I've just met a deer who could write with both his left and right hooves.
He said he was bambidextrous.
Me and a few friends went out for a meal the other week, we all decided we would try the duck...
I always seem to get stuck with the bill.
I saw my mate Dan the other day and he'd bought himself a dog -- a great dane.
I said "What's with the pooch, mate?"
He said "Research shows that people who own dogs live ten years longer".
I had to laugh when it dragged him under a bus!
I put a zebra through the scanner at Tesco's.
Cost me 400.
I shouted abuse at some cows and all I got back were blank stares.
So I yelled, "You herd!"
I decided to start my own business caring for pets left behind when their owners go on holiday when I saw how much a friend of mine had made after starting his Cattery. I don't know much about cats, but I know how to look after bugs. I haven't had much business though. Maybe it's the sign on the front of the building...
In the countryside, a guy's car gets stuck in a muddy rut. Fortunately, a farmer is just walking his strong-looking shire horse past.
"Don't worry, there," says the farmer, hitching the horse to the car. "Soon have you out."
Then he calls out to the horse "Pull, Dobbin!"
But the horse doesn't budge, so he tells it "Pull, Barney!"
Still no response, so he says "Pull, Harry!" and this time, the horse gives an almighty tug and the car comes free.
"That's great, thanks very much," says the driver, and then asks "Couldn't you remember his name or something?"
"No, it's just that Harry's blind," says the farmer. "He wouldn't bother trying if he thought he was the only one pulling."
I think these animal rights protesters have double standards. Why do they only throw red paint over posh women in mink?
If they feel so strongly about people wearing coats made from dead animals then why aren't they down the local bikers pub splattering everyone in Dulux?
A dog's New Year's Resolution:
I will not chase that stick unless I actually see it leave his hand!
If dolphins were as smart as people say, they'd stop hanging around with tuna fish.
A little old lady takes her dead cats to a taxidermist to be stuffed. "Would you like them mounted?" asked the taxidermist.
"Oooo no...." says the lady, "just snuggled up next to each other."
Just saw the neighbour's little kid trying to spray whipped cream on his pet cat. I'm thinking he overheard something last night he wasn't supposed to.
I went into an internet chatroom for people who like animals last night. I was pretending to be a horse. I got chatting to a really nice guy, but after about half an hour I realised he was grooming me.
Why did the chicken cross the Atlantic?
To get away from America
I was riding a horse yesterday and its leg broke, so I had to shoot it.
All the other kids on the carousel started screaming.

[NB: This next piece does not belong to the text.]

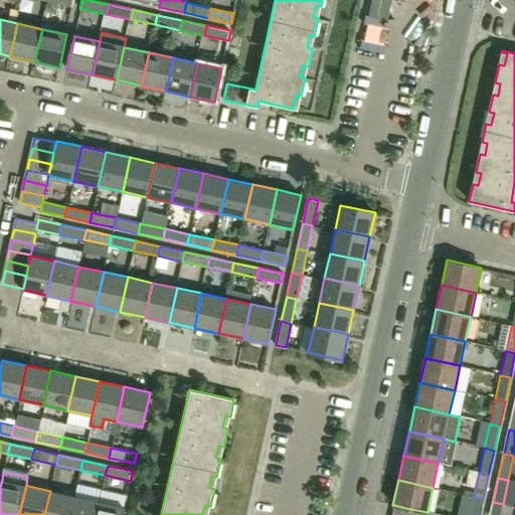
[(69,514),(74,496),(50,491),(44,514),(69,514)]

"Sponsor A Dog For Life by sending just two pounds a month, and your dog will write to you" says the advert.
If the dog's literate, can't it earn its own money with some sort of adminstrative job?
I recently tried to save a dog from drowning whilst on holiday in China...
...but I burnt my hand on the saucepan.
My Son came home crying and told me that the old bloke next door had burst his football with a knife because he was sick of it ending up in his garden. "Don't worry, Son." I said, "We'll do the same to him next time something of his is in our garden."
"What do you mean Dad?" He asked.
"You'll see." I replied with a wink. "Now put this bowl of cat food outside."
Why do elephants have big ears?
Because Noddy wouldn't pay the ransom.
I bought a new dog yesterday. I've named him Rolex.......he's a watchdog
What's the difference between a fish and a mountain goat?
One mucks about in fountains...
Peperami, it's a bit of an animal.
I've no idea which animal though, or which bit.
Snip...Sniiiip. Hmmm. Nope, seems that cats look better WITH ears...
albertgordon posted: My Father said that he is so fed up of all my pets, the next one I get he is going to drown.
I'm seriously considering getting a shark.
I'd get a pet toaster.
A guy was standing in front of the gorilla cage at the zoo one day, when a gust of wind swept some dust into his eye. As he rubbed his eyelid, the gorilla went crazy, bent open the bars, and beat the guy senseless.
When the guy came to his senses, he reported the incident to the zookeeper. Nodding, the zookeeper explained that pulling down your eyelid means "screw you" in gorilla language. The explanation didn't make the victim feel any better - and he vowed revenge.
The next day, he purchased two large knives, two party hats, two party horns, and a large sausage. Putting the sausage in his pants, he hurried to the zoo and went right up to the gorilla's cage where he opened up his bag of goodies. Knowing that gorillas were natural mimics, he put on a party hat. The gorilla looked at him, reached through the bars, grabbed a hat from the bag, and put it on.
Next, the guy picked up his horn and blew on it. The gorilla reached out, picked up his horn, and did the same. Then the man picked up his knife, whipped the sausage out of his pants, and sliced it in half. The gorilla looked at the knife, looked at his own crotch, looked at the man, and pulled down his eyelid.